3 Maternal obesity (10–20%), defined as a pre-pregnancy body mass index (BMI) >30 kg/m2, predisposes to fetal macrosomia. Moreover, clinical and ultrasound estimates of fetal weight in obese women are technically more difficult and may be less accurate.
4 Other risk factors include multiparity, a prior macrosomic infant, a male infant, increased maternal height, advanced maternal age, and Beckwith–Wiedemann syndrome.
• Diagnosis.
Clinical estimates of fetal weight based on the Leopold maneuvers or fundal height measurements are often unreliable. Ultrasound is generally used to estimate fetal weight. However, currently available ultrasonographic techniques are accurate only to within 15–20% of actual fetal weight.
• Prevention.
Meticulous control of maternal diabetes throughout pregnancy reduces the incidence of fetal macrosomia.
• Management:
1 Antepartum. Women at high risk for having a macrosomic infant or who have a known LGA fetus should be followed with serial ultrasound examinations at 3–4 weeks to chart fetal growth.

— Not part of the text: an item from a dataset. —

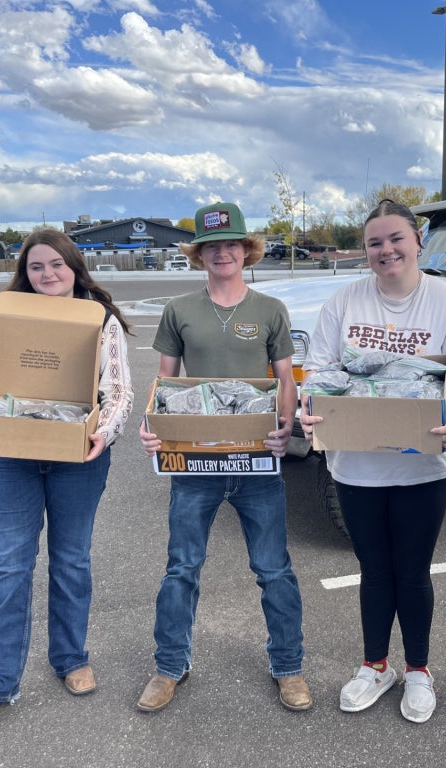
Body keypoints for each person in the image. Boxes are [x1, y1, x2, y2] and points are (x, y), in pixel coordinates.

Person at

2 Induction of labor. Despite the association between fetal macrosomia, and both birth trauma and cesarean section delivery, early induction of labor is not often recommended in patients with suspected fetal macrosomia at term. Induction of labor in this setting doubles the risk of cesarean section delivery without reducing shoulder dystocia or neonatal morbidity. However, the induction of labor for “impending macrosomia” does not decrease the cesarean section rate. As such, this approach should not be encouraged.

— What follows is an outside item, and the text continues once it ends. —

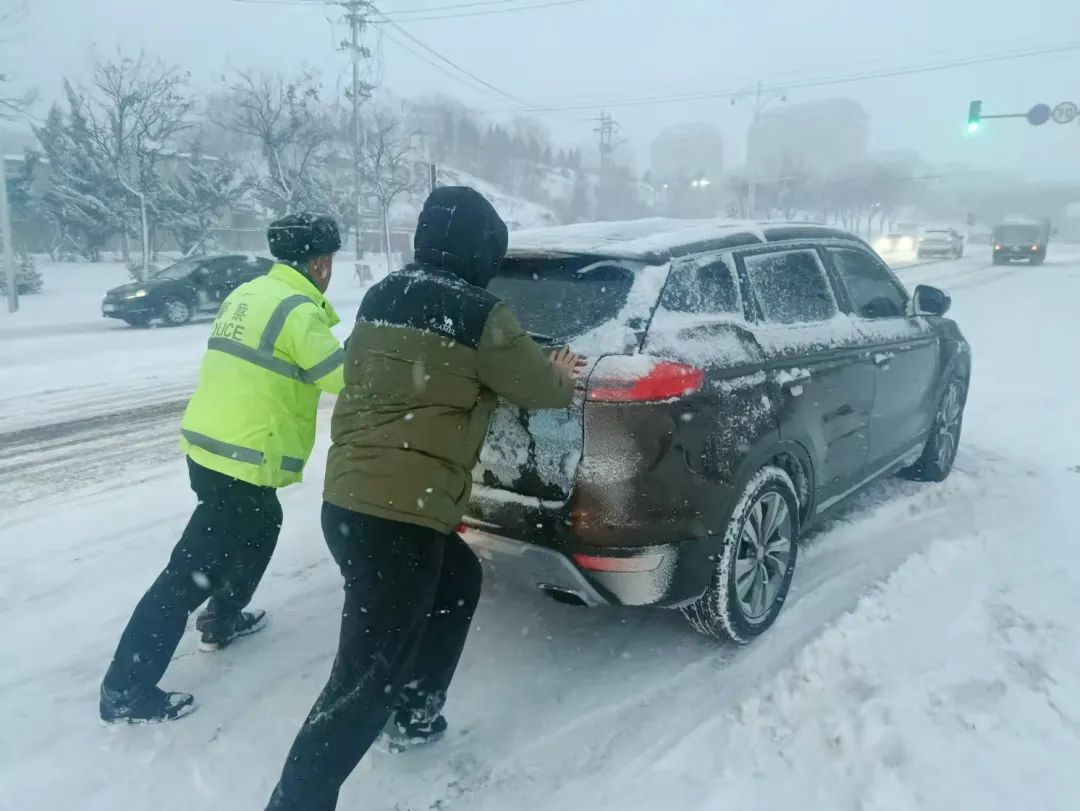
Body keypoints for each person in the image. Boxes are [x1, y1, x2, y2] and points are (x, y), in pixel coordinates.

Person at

3 To prevent birth trauma, elective (prophylactic) cesarean section delivery should be offered to diabetic women with an estimated fetal weight >4500 g and non-diabetic women with estimated fetal weight >5000 g.

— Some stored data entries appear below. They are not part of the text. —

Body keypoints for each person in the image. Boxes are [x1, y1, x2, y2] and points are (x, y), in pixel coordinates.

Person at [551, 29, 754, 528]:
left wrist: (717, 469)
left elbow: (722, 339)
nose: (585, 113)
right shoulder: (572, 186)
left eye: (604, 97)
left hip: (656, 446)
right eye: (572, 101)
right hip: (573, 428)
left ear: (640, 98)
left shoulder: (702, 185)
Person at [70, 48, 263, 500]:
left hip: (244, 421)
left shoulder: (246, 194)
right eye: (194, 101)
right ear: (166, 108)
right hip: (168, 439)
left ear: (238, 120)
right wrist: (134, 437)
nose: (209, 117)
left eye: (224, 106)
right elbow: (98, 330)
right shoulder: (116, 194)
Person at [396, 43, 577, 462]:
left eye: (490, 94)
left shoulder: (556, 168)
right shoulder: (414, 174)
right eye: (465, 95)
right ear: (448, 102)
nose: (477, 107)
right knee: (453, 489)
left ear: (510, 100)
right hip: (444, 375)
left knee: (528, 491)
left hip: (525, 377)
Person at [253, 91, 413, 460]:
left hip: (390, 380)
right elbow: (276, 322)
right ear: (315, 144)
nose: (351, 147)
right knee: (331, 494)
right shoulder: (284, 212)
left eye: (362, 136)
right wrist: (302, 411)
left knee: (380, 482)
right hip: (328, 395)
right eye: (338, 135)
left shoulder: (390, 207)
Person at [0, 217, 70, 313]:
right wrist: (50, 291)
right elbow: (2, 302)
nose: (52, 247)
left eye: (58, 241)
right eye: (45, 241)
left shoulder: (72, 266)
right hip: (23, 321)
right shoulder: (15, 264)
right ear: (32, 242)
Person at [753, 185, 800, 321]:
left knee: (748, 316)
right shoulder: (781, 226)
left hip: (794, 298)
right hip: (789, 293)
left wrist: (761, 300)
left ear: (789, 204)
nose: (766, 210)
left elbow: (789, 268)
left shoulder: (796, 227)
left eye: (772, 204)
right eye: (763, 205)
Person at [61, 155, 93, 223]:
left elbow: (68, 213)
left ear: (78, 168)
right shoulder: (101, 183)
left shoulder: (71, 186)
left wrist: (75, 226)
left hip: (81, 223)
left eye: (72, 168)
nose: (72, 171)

4 Vaginal delivery of a macrosomic infant should take place in a controlled fashion, with immediate access to anesthesia staff and a neonatal resuscitation team. It is prudent to avoid assisted vaginal delivery in this setting.
• Fetal morbidity and mortality. Macrosomic fetuses have an increased risk of intrauterine and neonatal death and birth trauma, especially shoulder dystocia and brachial plexus palsy. Other neonatal complications include hypoglycemia, polycythemia, hypocalcemia, and jaundice.
• Maternal morbidity. The increased maternal morbidity associated with the birth of a macrosomic infant is due primarily to a higher incidence of cesarean section delivery. Other maternal complications include postpartum hemorrhage, perineal trauma, and puerperal infection.